* _Study material_
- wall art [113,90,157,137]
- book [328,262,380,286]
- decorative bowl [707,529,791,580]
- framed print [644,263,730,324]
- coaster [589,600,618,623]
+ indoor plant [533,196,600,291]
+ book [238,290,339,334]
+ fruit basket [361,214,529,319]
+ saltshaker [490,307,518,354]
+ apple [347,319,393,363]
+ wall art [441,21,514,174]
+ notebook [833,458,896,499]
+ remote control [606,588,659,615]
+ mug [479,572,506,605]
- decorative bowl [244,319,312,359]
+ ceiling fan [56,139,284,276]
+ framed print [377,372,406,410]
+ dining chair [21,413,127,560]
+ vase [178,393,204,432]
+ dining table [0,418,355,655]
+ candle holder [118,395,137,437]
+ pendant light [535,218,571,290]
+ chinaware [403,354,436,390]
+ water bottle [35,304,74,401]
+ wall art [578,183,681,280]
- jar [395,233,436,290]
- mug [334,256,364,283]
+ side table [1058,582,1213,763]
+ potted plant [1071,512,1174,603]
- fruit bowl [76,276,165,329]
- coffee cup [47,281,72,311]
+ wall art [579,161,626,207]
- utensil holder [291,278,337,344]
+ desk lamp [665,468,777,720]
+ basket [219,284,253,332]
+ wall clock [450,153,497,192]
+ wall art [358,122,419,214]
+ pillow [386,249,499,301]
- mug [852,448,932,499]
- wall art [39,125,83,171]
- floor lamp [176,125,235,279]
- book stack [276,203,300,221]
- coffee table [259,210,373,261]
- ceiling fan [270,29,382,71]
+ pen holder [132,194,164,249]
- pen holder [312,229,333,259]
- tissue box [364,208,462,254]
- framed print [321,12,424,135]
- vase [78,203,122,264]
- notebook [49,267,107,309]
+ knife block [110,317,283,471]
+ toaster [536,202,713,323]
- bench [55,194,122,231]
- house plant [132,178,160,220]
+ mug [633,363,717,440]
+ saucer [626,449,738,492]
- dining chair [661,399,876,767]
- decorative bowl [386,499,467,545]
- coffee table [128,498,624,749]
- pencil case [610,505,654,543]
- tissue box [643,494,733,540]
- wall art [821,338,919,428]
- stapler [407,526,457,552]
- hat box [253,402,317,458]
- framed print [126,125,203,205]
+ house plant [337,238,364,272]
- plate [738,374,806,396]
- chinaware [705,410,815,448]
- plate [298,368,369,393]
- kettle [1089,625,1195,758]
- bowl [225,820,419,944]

* _Problem details_
Every record here must be output exactly, word for word.

* _Response_
- wall art [113,90,157,137]
- book [328,262,380,286]
- decorative bowl [707,529,791,580]
- framed print [644,263,730,324]
- coaster [589,600,618,623]
+ indoor plant [533,196,600,291]
+ book [238,290,339,334]
+ fruit basket [361,214,529,319]
+ saltshaker [490,307,518,354]
+ apple [347,319,393,363]
+ wall art [441,21,514,174]
+ notebook [833,458,896,499]
+ remote control [606,588,659,615]
+ mug [479,572,506,605]
- decorative bowl [244,319,312,359]
+ ceiling fan [56,139,284,276]
+ framed print [377,372,406,410]
+ dining chair [21,413,127,560]
+ vase [178,393,204,432]
+ dining table [0,418,355,655]
+ candle holder [118,395,137,437]
+ pendant light [535,218,571,290]
+ chinaware [403,354,436,390]
+ water bottle [35,304,74,401]
+ wall art [578,183,681,280]
- jar [395,233,436,290]
- mug [334,256,364,283]
+ side table [1058,582,1213,763]
+ potted plant [1071,512,1174,603]
- fruit bowl [76,276,165,329]
- coffee cup [47,281,72,311]
+ wall art [579,161,626,207]
- utensil holder [291,278,337,344]
+ desk lamp [665,468,777,720]
+ basket [219,284,253,332]
+ wall clock [450,153,497,192]
+ wall art [358,122,419,214]
+ pillow [386,249,499,301]
- mug [852,448,932,499]
- wall art [39,125,83,171]
- floor lamp [176,125,235,279]
- book stack [276,203,300,221]
- coffee table [259,210,373,261]
- ceiling fan [270,29,382,71]
+ pen holder [132,194,164,249]
- pen holder [312,229,333,259]
- tissue box [364,208,462,254]
- framed print [321,12,424,135]
- vase [78,203,122,264]
- notebook [49,267,107,309]
+ knife block [110,317,283,471]
+ toaster [536,202,713,323]
- bench [55,194,122,231]
- house plant [132,178,160,220]
+ mug [633,363,717,440]
+ saucer [626,449,738,492]
- dining chair [661,399,876,767]
- decorative bowl [386,499,467,545]
- coffee table [128,498,624,749]
- pencil case [610,505,654,543]
- tissue box [643,494,733,540]
- wall art [821,338,919,428]
- stapler [407,526,457,552]
- hat box [253,402,317,458]
- framed print [126,125,203,205]
+ house plant [337,238,364,272]
- plate [738,374,806,396]
- chinaware [705,410,815,448]
- plate [298,368,369,393]
- kettle [1089,625,1195,758]
- bowl [225,820,419,944]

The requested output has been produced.